Pe. José Lenilson de Morais – Vigário Paroquial de São José de Mipibu
“E Deus viu que era bom… e Deus viu que era muito bom”. Assim, em forma poética, descreveu o Autor Sagrado a criação do mundo nos capítulos I e II do livro do Gênesis. O mal entra como fruto da escolha livre dos anjos e dos homens (Gênesis, cap. III). A partir daí a criação herda uma desordem que chegará a ser motivo para alguns pensadores cristãos desenvolverem um pensamento de dualidade entre o céu (que é sempre bom) e o mundo, que é mal. A consequência verifica-se numa ruptura entre espiritualidade e atividades sociais, e o pior numa separação entre o “sacro” e o “mundano”.
Esta ideia, preponderantemente presente no medievo, continua ainda muito forte quando propomos uma separação radical entre “as coisas de Deus” e “as coisas do mundo”. O desastre é bem visível: de um lado ficam os bons, os fiéis, os farisaicamente corretos e, do outro, os pecadores, infiéis e mundanos. Gera-se assim uma escandalosa divisão e quase oposição entre a espiritualidade e o mundo atual, que depois vai tornando-se nuns e noutros em dicotomia entre fé e vida.

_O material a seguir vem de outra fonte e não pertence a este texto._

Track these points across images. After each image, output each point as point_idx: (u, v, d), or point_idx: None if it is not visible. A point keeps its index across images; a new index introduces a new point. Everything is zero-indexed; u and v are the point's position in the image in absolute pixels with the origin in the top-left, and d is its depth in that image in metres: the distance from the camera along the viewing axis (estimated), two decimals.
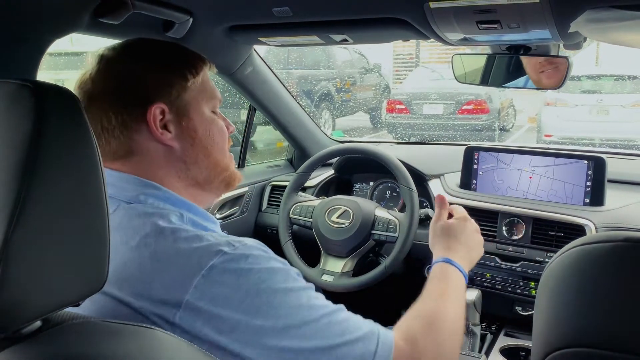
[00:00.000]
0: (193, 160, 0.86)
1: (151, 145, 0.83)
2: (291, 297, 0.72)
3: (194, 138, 0.86)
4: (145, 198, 0.80)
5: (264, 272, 0.72)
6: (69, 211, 0.55)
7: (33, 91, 0.53)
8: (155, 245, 0.73)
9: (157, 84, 0.83)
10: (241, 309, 0.69)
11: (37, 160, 0.51)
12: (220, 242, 0.73)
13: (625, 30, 1.01)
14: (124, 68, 0.84)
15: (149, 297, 0.70)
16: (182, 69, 0.86)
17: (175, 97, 0.84)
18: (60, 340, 0.58)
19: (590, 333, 0.59)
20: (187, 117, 0.85)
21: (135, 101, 0.82)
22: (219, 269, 0.70)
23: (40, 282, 0.53)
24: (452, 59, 1.48)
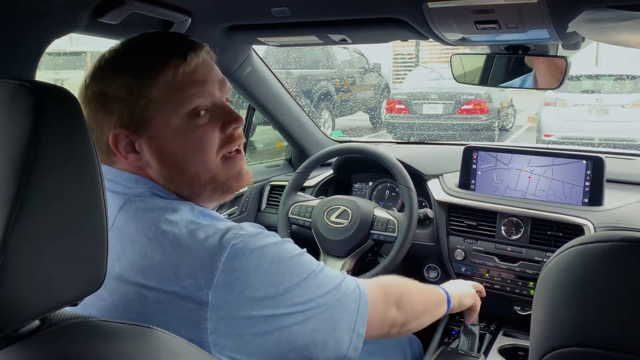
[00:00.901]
0: (168, 180, 0.82)
1: (130, 166, 0.83)
2: (301, 259, 0.82)
3: (161, 157, 0.81)
4: (152, 195, 0.81)
5: (278, 244, 0.79)
6: (67, 210, 0.55)
7: (31, 91, 0.53)
8: (174, 233, 0.75)
9: (110, 108, 0.80)
10: (270, 275, 0.75)
11: (35, 160, 0.52)
12: (234, 226, 0.77)
13: (623, 31, 1.02)
14: (90, 89, 0.82)
15: (178, 281, 0.72)
16: (133, 86, 0.79)
17: (130, 119, 0.79)
18: (59, 339, 0.58)
19: (587, 333, 0.59)
20: (150, 136, 0.80)
21: (99, 128, 0.81)
22: (241, 245, 0.74)
23: (38, 281, 0.53)
24: (451, 58, 1.48)
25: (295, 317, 0.77)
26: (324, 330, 0.80)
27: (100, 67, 0.83)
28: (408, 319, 1.03)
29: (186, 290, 0.72)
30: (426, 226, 1.77)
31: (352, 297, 0.86)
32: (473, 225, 1.67)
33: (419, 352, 1.55)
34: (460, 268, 1.69)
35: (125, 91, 0.79)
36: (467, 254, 1.67)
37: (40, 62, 1.06)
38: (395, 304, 0.99)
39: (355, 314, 0.86)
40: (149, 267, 0.74)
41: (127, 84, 0.79)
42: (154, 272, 0.74)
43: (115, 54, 0.84)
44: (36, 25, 1.00)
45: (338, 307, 0.83)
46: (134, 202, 0.79)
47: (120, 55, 0.84)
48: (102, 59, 0.84)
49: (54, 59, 6.46)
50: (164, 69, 0.79)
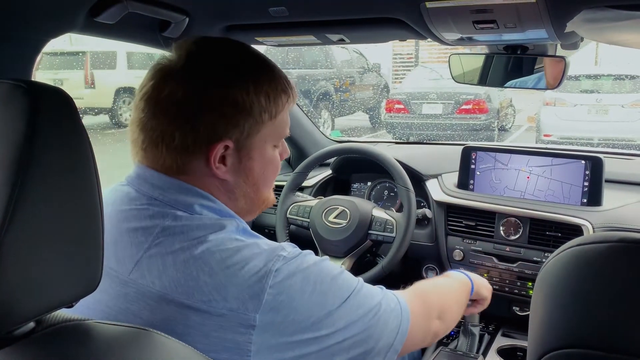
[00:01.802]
0: (242, 194, 0.86)
1: (204, 171, 0.82)
2: (341, 278, 0.82)
3: (248, 176, 0.85)
4: (201, 209, 0.80)
5: (319, 264, 0.80)
6: (63, 212, 0.55)
7: (27, 91, 0.53)
8: (220, 254, 0.74)
9: (233, 121, 0.80)
10: (314, 296, 0.76)
11: (30, 161, 0.51)
12: (275, 247, 0.78)
13: (622, 30, 1.01)
14: (204, 91, 0.79)
15: (225, 302, 0.72)
16: (263, 110, 0.82)
17: (245, 137, 0.81)
18: (54, 341, 0.58)
19: (585, 334, 0.58)
20: (248, 157, 0.83)
21: (205, 132, 0.79)
22: (285, 268, 0.75)
23: (33, 283, 0.53)
24: (450, 58, 1.47)
25: (335, 337, 0.77)
26: (362, 348, 0.81)
27: (238, 59, 0.83)
28: (449, 326, 1.05)
29: (233, 313, 0.72)
30: (425, 226, 1.77)
31: (393, 315, 0.85)
32: (472, 226, 1.66)
33: (417, 353, 1.55)
34: (458, 268, 1.69)
35: (257, 111, 0.81)
36: (465, 254, 1.67)
37: (40, 62, 1.05)
38: (437, 316, 0.99)
39: (396, 332, 0.85)
40: (194, 287, 0.73)
41: (267, 103, 0.82)
42: (200, 292, 0.72)
43: (244, 63, 0.84)
44: (32, 25, 0.99)
45: (378, 327, 0.82)
46: (181, 218, 0.78)
47: (252, 67, 0.84)
48: (240, 54, 0.85)
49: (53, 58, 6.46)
50: (285, 108, 0.87)
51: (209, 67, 0.81)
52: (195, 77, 0.80)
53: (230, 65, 0.82)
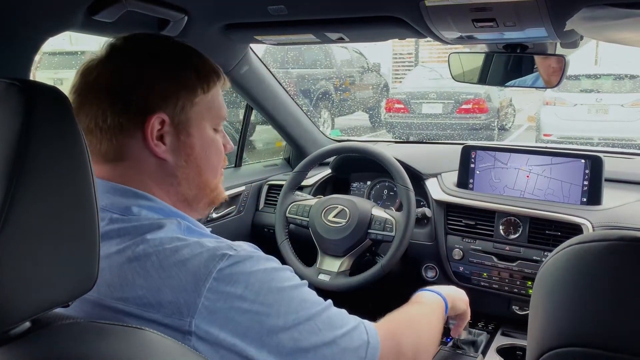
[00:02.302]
0: (184, 177, 0.83)
1: (143, 153, 0.80)
2: (296, 293, 0.75)
3: (189, 155, 0.83)
4: (138, 210, 0.77)
5: (269, 271, 0.74)
6: (58, 211, 0.54)
7: (21, 90, 0.53)
8: (157, 255, 0.71)
9: (164, 94, 0.79)
10: (254, 308, 0.70)
11: (25, 160, 0.51)
12: (222, 246, 0.73)
13: (621, 28, 1.01)
14: (134, 67, 0.79)
15: (160, 307, 0.69)
16: (194, 83, 0.82)
17: (179, 111, 0.80)
18: (50, 341, 0.57)
19: (584, 332, 0.58)
20: (187, 133, 0.82)
21: (137, 107, 0.78)
22: (227, 271, 0.70)
23: (29, 282, 0.52)
24: (449, 57, 1.47)
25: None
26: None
27: (157, 46, 0.84)
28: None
29: (168, 319, 0.68)
30: (424, 225, 1.76)
31: (355, 356, 0.76)
32: (471, 225, 1.66)
33: None
34: (458, 267, 1.69)
35: (185, 83, 0.81)
36: (465, 253, 1.66)
37: (40, 61, 1.05)
38: (412, 358, 0.90)
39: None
40: (129, 291, 0.70)
41: (189, 77, 0.82)
42: (135, 297, 0.69)
43: (175, 44, 0.85)
44: (30, 23, 0.99)
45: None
46: (117, 222, 0.75)
47: (181, 48, 0.85)
48: (153, 39, 0.85)
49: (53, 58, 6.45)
50: (216, 83, 0.85)
51: (138, 47, 0.82)
52: (123, 55, 0.80)
53: (159, 44, 0.84)
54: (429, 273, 1.78)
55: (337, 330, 0.75)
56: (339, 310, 0.80)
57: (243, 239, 2.05)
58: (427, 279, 1.79)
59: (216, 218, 1.87)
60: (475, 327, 1.67)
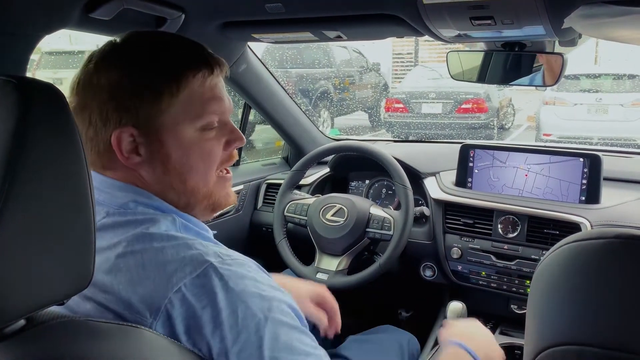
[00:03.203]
0: (167, 186, 0.79)
1: (123, 165, 0.77)
2: (271, 329, 0.68)
3: (166, 164, 0.77)
4: (135, 205, 0.76)
5: (246, 294, 0.68)
6: (54, 208, 0.54)
7: (17, 87, 0.52)
8: (142, 254, 0.70)
9: (125, 105, 0.74)
10: (214, 325, 0.66)
11: (20, 157, 0.51)
12: (209, 252, 0.70)
13: (619, 26, 1.01)
14: (103, 77, 0.75)
15: (130, 305, 0.68)
16: (158, 86, 0.75)
17: (145, 120, 0.75)
18: (45, 339, 0.57)
19: (581, 331, 0.58)
20: (159, 142, 0.76)
21: (102, 122, 0.75)
22: (201, 280, 0.67)
23: (24, 280, 0.52)
24: (448, 56, 1.47)
25: None
26: None
27: (115, 54, 0.77)
28: None
29: (134, 316, 0.67)
30: (422, 224, 1.76)
31: None
32: (469, 224, 1.66)
33: (416, 350, 1.54)
34: (456, 266, 1.69)
35: (147, 90, 0.75)
36: (463, 252, 1.66)
37: (39, 61, 1.05)
38: None
39: None
40: (110, 285, 0.69)
41: (151, 82, 0.75)
42: (115, 291, 0.69)
43: (135, 45, 0.78)
44: (27, 20, 0.99)
45: None
46: (112, 216, 0.74)
47: (143, 48, 0.78)
48: (115, 46, 0.78)
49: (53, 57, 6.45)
50: (192, 78, 0.77)
51: (107, 53, 0.77)
52: (97, 63, 0.76)
53: (130, 45, 0.78)
54: (427, 272, 1.78)
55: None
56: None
57: (241, 237, 2.06)
58: (426, 277, 1.78)
59: (214, 217, 1.87)
60: None
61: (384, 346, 1.47)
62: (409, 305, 2.09)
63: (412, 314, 2.08)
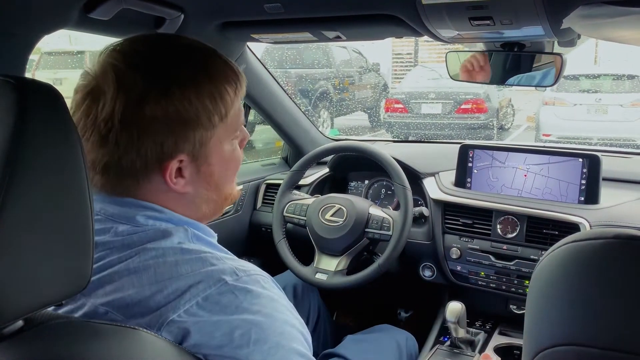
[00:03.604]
0: (204, 201, 0.79)
1: (161, 189, 0.75)
2: (282, 356, 0.68)
3: (209, 182, 0.78)
4: (145, 220, 0.73)
5: (260, 316, 0.68)
6: (52, 209, 0.54)
7: (15, 87, 0.52)
8: (156, 268, 0.69)
9: (181, 134, 0.71)
10: (225, 343, 0.66)
11: (18, 157, 0.51)
12: (225, 268, 0.69)
13: (618, 27, 1.01)
14: (145, 102, 0.69)
15: (141, 318, 0.67)
16: (211, 113, 0.73)
17: (198, 147, 0.74)
18: (43, 340, 0.57)
19: (579, 331, 0.58)
20: (207, 164, 0.76)
21: (154, 153, 0.71)
22: (215, 298, 0.67)
23: (22, 281, 0.52)
24: (447, 56, 1.47)
25: None
26: None
27: (162, 81, 0.71)
28: None
29: (145, 319, 0.67)
30: (422, 224, 1.76)
31: None
32: (469, 224, 1.66)
33: (414, 349, 1.55)
34: (455, 266, 1.69)
35: (205, 117, 0.73)
36: (462, 252, 1.66)
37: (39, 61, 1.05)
38: None
39: None
40: (120, 300, 0.68)
41: (208, 109, 0.73)
42: (125, 306, 0.68)
43: (178, 68, 0.73)
44: (25, 20, 0.99)
45: None
46: (122, 230, 0.72)
47: (188, 70, 0.73)
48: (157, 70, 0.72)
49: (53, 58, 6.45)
50: (234, 96, 0.76)
51: (141, 77, 0.70)
52: (129, 91, 0.69)
53: (163, 70, 0.72)
54: (427, 272, 1.78)
55: None
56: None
57: (241, 238, 2.06)
58: (425, 278, 1.78)
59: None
60: (473, 326, 1.67)
61: (382, 345, 1.47)
62: (408, 305, 2.10)
63: (412, 314, 2.08)
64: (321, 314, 1.72)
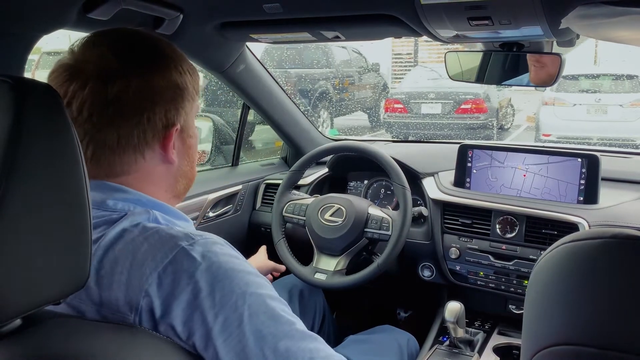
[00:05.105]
0: (183, 174, 0.85)
1: (153, 163, 0.79)
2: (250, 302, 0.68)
3: (189, 154, 0.85)
4: (114, 203, 0.75)
5: (221, 272, 0.69)
6: (50, 208, 0.54)
7: (13, 87, 0.52)
8: (118, 250, 0.69)
9: (180, 103, 0.80)
10: (193, 309, 0.66)
11: (16, 157, 0.51)
12: (179, 235, 0.70)
13: (617, 27, 1.01)
14: (145, 80, 0.76)
15: (109, 304, 0.67)
16: (193, 86, 0.83)
17: (185, 117, 0.82)
18: (41, 338, 0.57)
19: (577, 331, 0.58)
20: (189, 135, 0.84)
21: (161, 122, 0.78)
22: (174, 266, 0.67)
23: (20, 279, 0.52)
24: (446, 56, 1.47)
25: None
26: None
27: (158, 59, 0.79)
28: None
29: (117, 316, 0.67)
30: (421, 224, 1.76)
31: None
32: (468, 224, 1.66)
33: (415, 350, 1.55)
34: (454, 266, 1.69)
35: (191, 87, 0.82)
36: (461, 252, 1.66)
37: (39, 61, 1.05)
38: None
39: None
40: (93, 290, 0.68)
41: (190, 80, 0.82)
42: (88, 293, 0.68)
43: (159, 49, 0.81)
44: (24, 20, 0.99)
45: None
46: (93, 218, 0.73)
47: (167, 50, 0.81)
48: (156, 51, 0.80)
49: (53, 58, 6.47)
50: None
51: (142, 56, 0.78)
52: (136, 68, 0.76)
53: (157, 50, 0.80)
54: (426, 272, 1.78)
55: None
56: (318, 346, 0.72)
57: (240, 238, 2.06)
58: (424, 278, 1.78)
59: (213, 217, 1.87)
60: (472, 326, 1.67)
61: (382, 346, 1.47)
62: (408, 305, 2.10)
63: (411, 314, 2.08)
64: (326, 316, 1.72)
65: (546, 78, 1.37)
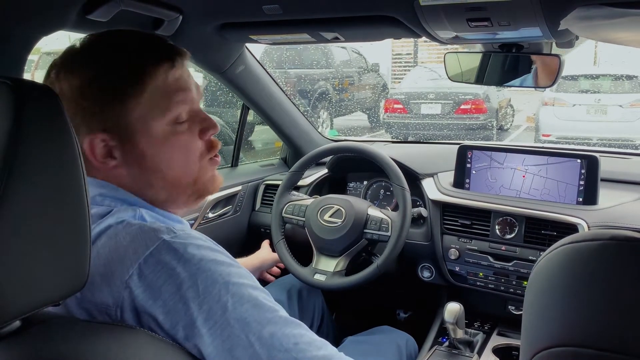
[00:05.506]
0: (146, 185, 0.79)
1: (101, 171, 0.77)
2: (233, 291, 0.68)
3: (141, 163, 0.77)
4: (102, 199, 0.75)
5: (203, 263, 0.68)
6: (49, 209, 0.54)
7: (12, 88, 0.53)
8: (100, 245, 0.69)
9: (92, 110, 0.74)
10: (176, 300, 0.66)
11: (15, 158, 0.51)
12: (161, 229, 0.70)
13: (616, 28, 1.01)
14: (65, 85, 0.74)
15: (91, 297, 0.67)
16: (120, 87, 0.74)
17: (114, 123, 0.74)
18: (41, 340, 0.57)
19: (576, 332, 0.58)
20: (131, 143, 0.76)
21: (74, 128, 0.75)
22: (155, 257, 0.67)
23: (19, 281, 0.52)
24: (445, 57, 1.47)
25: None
26: None
27: (75, 60, 0.76)
28: None
29: (103, 316, 0.67)
30: (420, 225, 1.76)
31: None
32: (467, 225, 1.66)
33: (414, 351, 1.55)
34: (454, 267, 1.69)
35: (111, 92, 0.74)
36: (461, 253, 1.66)
37: (38, 62, 1.05)
38: None
39: None
40: None
41: (114, 84, 0.74)
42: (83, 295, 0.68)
43: (94, 48, 0.77)
44: (24, 21, 0.99)
45: None
46: None
47: (101, 50, 0.77)
48: (74, 51, 0.77)
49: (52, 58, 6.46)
50: (154, 74, 0.76)
51: (60, 61, 0.76)
52: (65, 67, 0.75)
53: (74, 53, 0.77)
54: (425, 273, 1.78)
55: None
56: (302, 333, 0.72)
57: (239, 238, 2.06)
58: (423, 279, 1.78)
59: (212, 218, 1.87)
60: (472, 327, 1.67)
61: (381, 347, 1.47)
62: (407, 306, 2.10)
63: (410, 314, 2.08)
64: (325, 316, 1.72)
65: (545, 79, 1.37)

É bem verdade que o homem pós-moderno continua a ter sede de algo que o preencha, que seja mais que o virtual, que dê sentido a sua existência. A busca por este sentido foi uma das causas primeiras para que a questão religiosa estivesse presente em todos os povos da face da terra. Mas, hoje, as possibilidades de respostas são quase infinitas, pois seitas e religiões chuviscam ou borbulham por todo o globo terrestre e compõem igualmente as inúmeras opções deste mundão chamado internet. Diante disto, o cristianismo apresenta-se como a identidade religiosa de muitos povos e mantem sua vocação universal, sendo, contudo, desafiado cada dia a responder as questões de sempre, porém reformuladas a partir das ideias e comportamentos das pessoas deste nosso tempo. Como nós cristãos haveremos de nos ocupar de tamanha responsabilidade? Respostas imediatas são quase sempre falíveis, mas sem dúvida o modelo mais adequado para responder de modo não só convincente, mas também coerente aos coetâneos é aquele inspirado na própria realidade da Encarnação do Filho de Deus.
“E a Palavra se fez Homem e abitou entre nós” (Jo 1, 14). Como poderemos falar aos homens se não sendo um com eles e compartilhando de suas angustias e esperanças mais profundas? A resposta da fé torna-se espiritualidade quando é capaz de envolver-se com o mundo para o transformar. É belo encontrar na Oração Eucarística VI D, uma breve síntese do deveria ser a espiritualidade do cristão no mundo atual: “Pai misericordioso e Deus fiel, Vós nos destes vosso Filho Jesus Cristo, nosso Senhor e Redentor. Ele sempre se mostrou cheio de misericórdia pelos pequenos e pobres, pelos doentes e pecadores, colocando-se ao lado dos perseguidos e marginalizados. Com a vida e a palavra anunciou ao mundo que sois Pai e cuidais de todos como filhos e filhas”. É este encontro com o outro, fazendo-se próximo para ouvi-lo e compartilhar de suas dores que abre caminhos para o encontro com Cristo, raiz e plenitude de nossa espiritualidade. Não pensemos que é o aumento de títulos devocionais, de “montes” milagrosos ou de ritualística desencarnada que sustentara a experiência de Deus dos homens e mulheres de nosso mundo. Ligar a televisão hoje é deparar-se com este desencontro (oposto do nome religião) entre sagrado e profano. De um lado, canais que ridicularizam e menosprezam a religião como algo ultrapassado e digno do escárnio; de outro, um frenesim de programas em torno de curas, milagres, promessas de enriquecimento, profecias (sem profetismo). Como ainda estamos distantes do modelo de Jesus. Miserere nobis!